Please retype only the lines below that run from the one containing "(131, 383) = (430, 909): none" through the last line, both included, without altering a word.

Materials provided: Begin

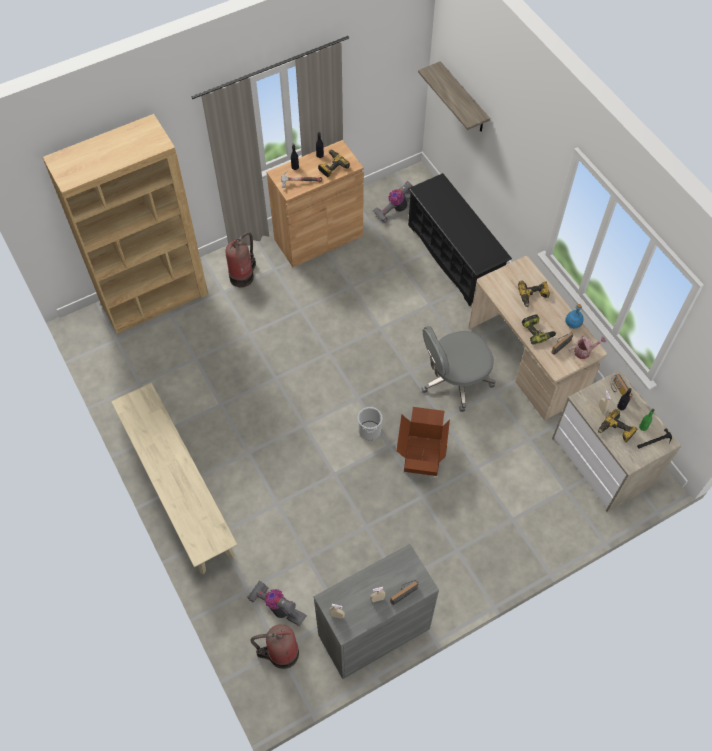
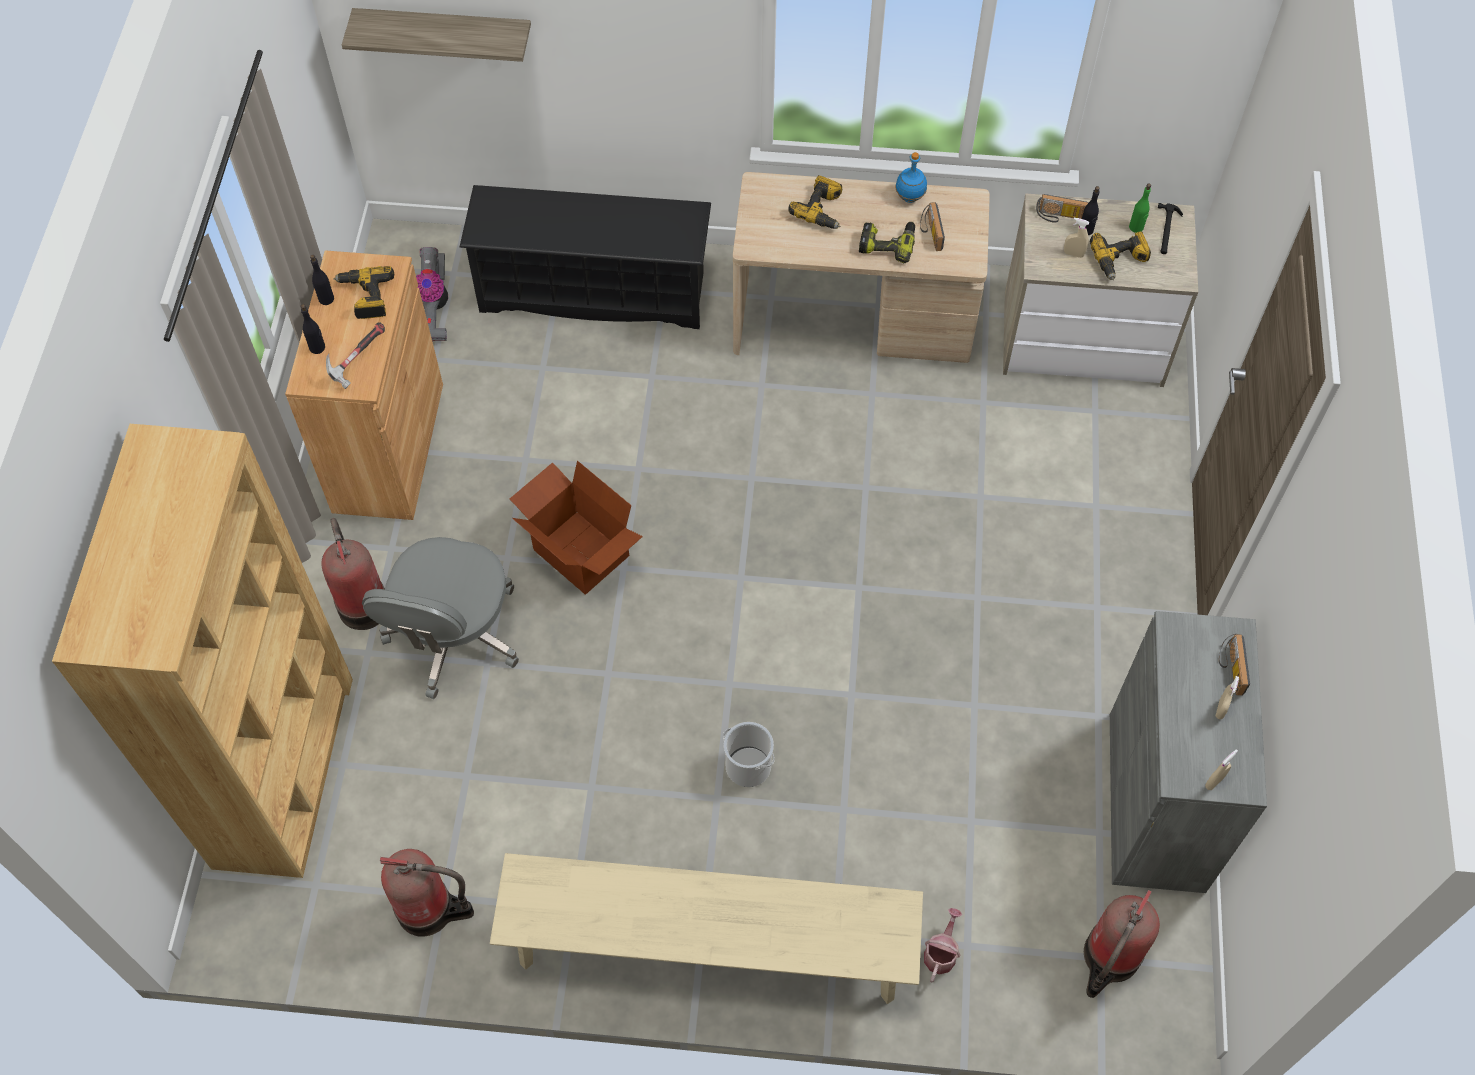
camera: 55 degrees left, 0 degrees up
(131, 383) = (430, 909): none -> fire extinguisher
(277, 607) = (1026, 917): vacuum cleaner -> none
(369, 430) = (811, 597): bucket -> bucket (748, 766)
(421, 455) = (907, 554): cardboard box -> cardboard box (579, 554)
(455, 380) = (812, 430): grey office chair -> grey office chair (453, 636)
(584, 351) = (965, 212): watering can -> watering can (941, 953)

Materials provided: End

_Your response:_
(131, 383) = (430, 909): none -> fire extinguisher
(277, 607) = (1026, 917): vacuum cleaner -> none
(369, 430) = (811, 597): bucket -> bucket (748, 766)
(421, 455) = (907, 554): cardboard box -> cardboard box (579, 554)
(455, 380) = (812, 430): grey office chair -> grey office chair (453, 636)
(584, 351) = (965, 212): watering can -> watering can (941, 953)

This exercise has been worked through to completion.